Führe den Auszug über feministische Theologie im selben sachlichen Rezensionsstil nach seinem letzten Satz weiter.

* AUSGEWÄHLTER AUSZUG:
>>>>>
In Teil II - "Die Kinder der Welt" - geht die Vfn. der Anfrage der jüdischen Theologin Judith Plaskow nach, warum "der feministische Kampf gegen patriarchale Christologien zurück in die Falle des Anti-Judaismus führt" (106). Die Vfn. rekonstruiert die Jesus-Bewegung als eine emanzipatorische Basileia-Bewegung. Damit sei ein historischer Denkrahmen geschaffen, in dessen Zuge "christliches Selbstverständnis nicht länger an seine früheren kyriarchalen antijüdischen Ausdrucksformen und ihre soziokulturellen Kontexte gebunden" bleibt, sondern als "immer wieder neu für jeden Mann und jede Frau im ,globalen Dorf’ im Lichte der messianischen Basileia-/Gemeinwohlvision von Gerechtigkeit und Wohlergehen verhandelt werden" muß (150 f.).

Von diesem Denkrahmen her ergebe sich auch eine neue Rekonstruktion von Kreuzestheologie: Anstatt dem furchtbaren Schicksal Jesu Sinn abzugewinnen, so wie es auch in manchen feministischen Entwürfen geschehe, wird das "leere Grab" im Sinngebungsrahmen, der durch die Frauen-Ekklesia vorgegeben ist, zum "imaginierten Ort", d. h. zu einem ambivalenten offenen "Raum": "Das Grab ist die brutale endgültige Wirklichkeit, die Gott ausgrenzt und alle Möglichkeiten für die Zukunft zunichte macht. Aber das ,Grab ist leer’ -" (193). D. h.: "Das leere Grab symbolisiert nicht Abwesenheit, sondern Anwesenheit. Es verkündigt die Gegenwart des Auferstandenen auf dem Weg nach vorne, als einen besonderen Ort des Kampfes und des Erkennens, wie es Galiläa ist" (194).

In Teil III - "Die Macht der Weisheit" - rekonstruiert die Vfn. frühjüdische und frühchristliche Weisheits-Theologien - und zwar mit der Zielrichtung, daß feministische Theologie "Symbole, Bilder und Namen der göttlichen Sophia im Kontext unserer eigenen Erfahrungen und theologischen Auseinandersetzungen so neu formulieren" müsse, "daß die versteinerte und verabsolutierte männliche Rede über Gott und Christus radikal in Frage gestellt und untergraben und das westliche kulturelle Sexus/Geschlechtersystem radikal dekonstruiert werden" (243). Abschließend dekonstruiert die Vfn. die Figur der Maria als Miriam: eine ledige Mutter, die möglicherweise sexuelle Gewalt erlitten hat (273) und Elisabeth besucht, weil sie bei ihr Unterstützung sucht; eine "junge schwangere Frau, die in einem besetzten Gebiet lebt und gegen Gewalt, um Überleben und Würde kämpft" (280). Eine solche Dekonstruktion der Maria hat zum Ziel, "die Vorstellungen und Bilder aus Marienkult und -verehrung in die Rede von Gott" zu integrieren, "wohin sie eigentlich gehören" (245) sowie die Leserinnen und Leser zu ermutigen, sich mit Miriam auf den Weg zu machen.
<<<<<
* BEREITGESTELLTE DATEN:
>>>>>
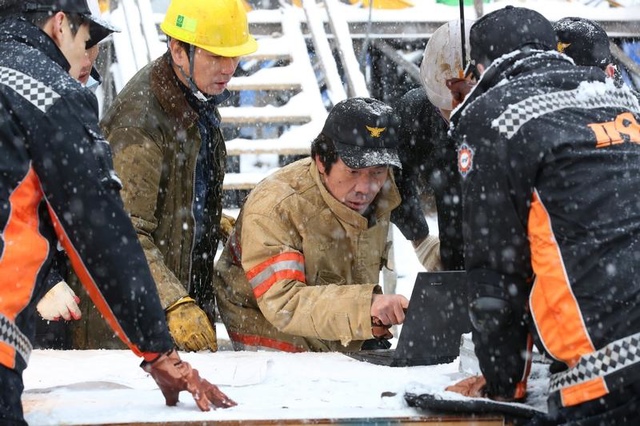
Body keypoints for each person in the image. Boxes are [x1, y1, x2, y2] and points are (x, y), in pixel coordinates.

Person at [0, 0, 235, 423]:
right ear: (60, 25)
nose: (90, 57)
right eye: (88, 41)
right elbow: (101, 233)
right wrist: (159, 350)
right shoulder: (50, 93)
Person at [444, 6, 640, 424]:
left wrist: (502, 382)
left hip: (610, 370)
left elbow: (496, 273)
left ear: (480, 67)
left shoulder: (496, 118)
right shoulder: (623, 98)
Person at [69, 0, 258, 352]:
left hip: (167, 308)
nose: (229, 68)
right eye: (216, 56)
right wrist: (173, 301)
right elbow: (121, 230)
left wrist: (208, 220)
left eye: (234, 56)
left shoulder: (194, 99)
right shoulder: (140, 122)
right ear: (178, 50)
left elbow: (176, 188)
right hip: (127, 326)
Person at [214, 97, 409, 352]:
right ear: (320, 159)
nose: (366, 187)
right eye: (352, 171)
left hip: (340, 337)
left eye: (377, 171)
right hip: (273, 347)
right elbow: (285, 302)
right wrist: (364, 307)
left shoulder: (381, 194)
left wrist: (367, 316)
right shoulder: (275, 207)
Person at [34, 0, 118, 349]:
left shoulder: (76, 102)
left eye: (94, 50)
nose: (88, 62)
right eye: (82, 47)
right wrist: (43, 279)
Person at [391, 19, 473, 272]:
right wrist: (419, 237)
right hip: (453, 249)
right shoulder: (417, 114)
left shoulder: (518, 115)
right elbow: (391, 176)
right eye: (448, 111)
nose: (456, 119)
<<<<<
* LÖSUNG DER AUFGABE:
Die Vfn. betont, daß sich biblische Texte nie abschließend interpretieren und theologische Themen sich nicht ein für allemal klären lassen. Sie möchte die Leser und Leserinnen ermutigen, sich am Dialog "auf der offenen Straße nach Galiläa" (280), dem symbolischen Ort des Diskurses über Jesus, Miriams Kind und Sophias Prophet, zu beteiligen. Das beinhalte eine "Praxis der Veränderung", und zwar kulturell-politisch sowie theologisch. Definiert wird von die Vfn. weder die "offene Straße nach Galiläa", noch Jesus als "Miriams Kind" und "Sophias Prophet". Die Verweigerung einer solchen Definition ist hermeneutisches und ideologie- wie herrschaftskritisches Programm, da für die Vfn. jegliches Definieren an Herrschaftsausübung teilhat.

Die Vfn. arbeitet in kritischer Rekonstruktion der etablierten Christologien heraus, daß in deren Denkrahmen Jesus in erster Linie "der göttliche Sohn (ist), den Gottvater in die Welt gesandt hat, um uns von unseren Sünden zu erlösen" (17). Dieser Denkrahmen mit seinem individualistisch-exklusiven Verständnis Jesu führe zu einer Praxis der Ausgrenzung und nehme Herrschaftsfunktionen gegenüber Judentum, kolonialisierten Völkern und Frauen wahr. Auch feministisch-theologische Christologien seien bislang diesem Denkrahmen verhaftet. Demgegenüber will die Vfn. Diskurse im Sinne einer kritisch-feministischen Befreiungstheologie von einem neuen hermeneutischen Ort aus formulieren, und zwar "(d)urch das Heranziehen des Bildes vom Tisch der Göttlichen Weisheit und von Marias Besuch bei Elisabeth als metaphorische Markierungen" (17). Auf diese Weise lasse sich aus den Herrschaftsmechanismen bisheriger Christologie - und in ihrer Folge Theologie - ausbrechen.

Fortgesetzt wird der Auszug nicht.